### What needs to be done
Retype the data below exactly; skip every image.
-- Opening Marker --
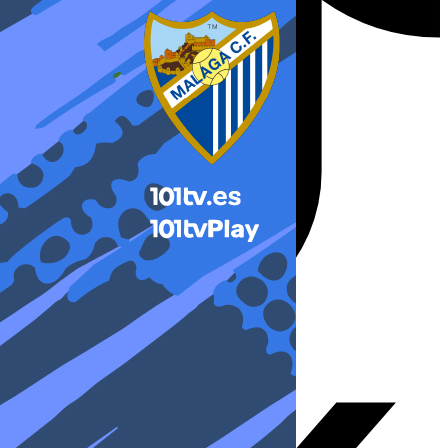
X-twitter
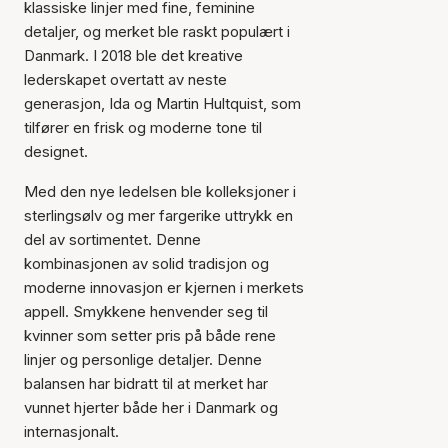
klassiske linjer med fine, feminine
detaljer, og merket ble raskt populært i
Danmark. I 2018 ble det kreative
lederskapet overtatt av neste
generasjon, Ida og Martin Hultquist, som
tilfører en frisk og moderne tone til
designet.
Med den nye ledelsen ble kolleksjoner i
sterlingsølv og mer fargerike uttrykk en
del av sortimentet. Denne
kombinasjonen av solid tradisjon og
moderne innovasjon er kjernen i merkets
appell. Smykkene henvender seg til
kvinner som setter pris på både rene
linjer og personlige detaljer. Denne
balansen har bidratt til at merket har
vunnet hjerter både her i Danmark og
internasjonalt.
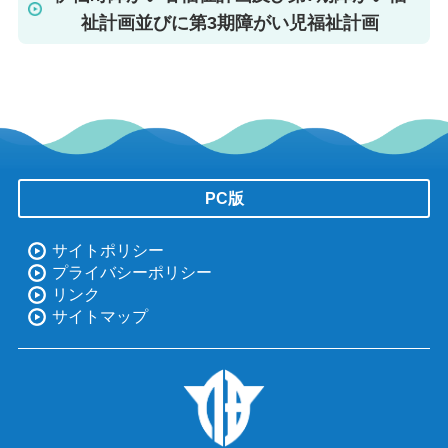
祉計画並びに第3期障がい児福祉計画
PC版
サイトポリシー
プライバシーポリシー
リンク
サイトマップ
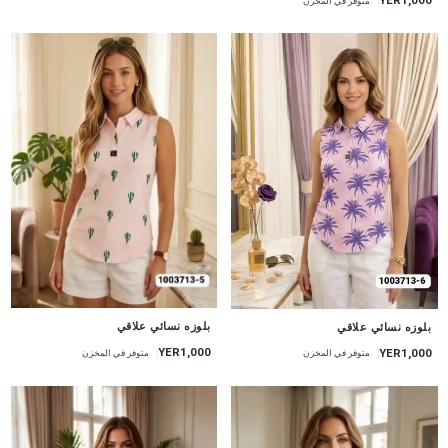
YER1,000
متوفر في المخزن
جديد
جديد
بلوزه نسائي علاقي
بلوزه نسائي علاقي
YER1,000
YER1,000
متوفر في المخزن
متوفر في المخزن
-- Closing Marker --
### Result for this exercise
X-twitter
klassiske linjer med fine, feminine
detaljer, og merket ble raskt populært i
Danmark. I 2018 ble det kreative
lederskapet overtatt av neste
generasjon, Ida og Martin Hultquist, som
tilfører en frisk og moderne tone til
designet.
Med den nye ledelsen ble kolleksjoner i
sterlingsølv og mer fargerike uttrykk en
del av sortimentet. Denne
kombinasjonen av solid tradisjon og
moderne innovasjon er kjernen i merkets
appell. Smykkene henvender seg til
kvinner som setter pris på både rene
linjer og personlige detaljer. Denne
balansen har bidratt til at merket har
vunnet hjerter både her i Danmark og
internasjonalt.
祉計画並びに第3期障がい児福祉計画
PC版
サイトポリシー
プライバシーポリシー
リンク
サイトマップ
YER1,000
متوفر في المخزن
جديد
جديد
بلوزه نسائي علاقي
بلوزه نسائي علاقي
YER1,000
YER1,000
متوفر في المخزن
متوفر في المخزن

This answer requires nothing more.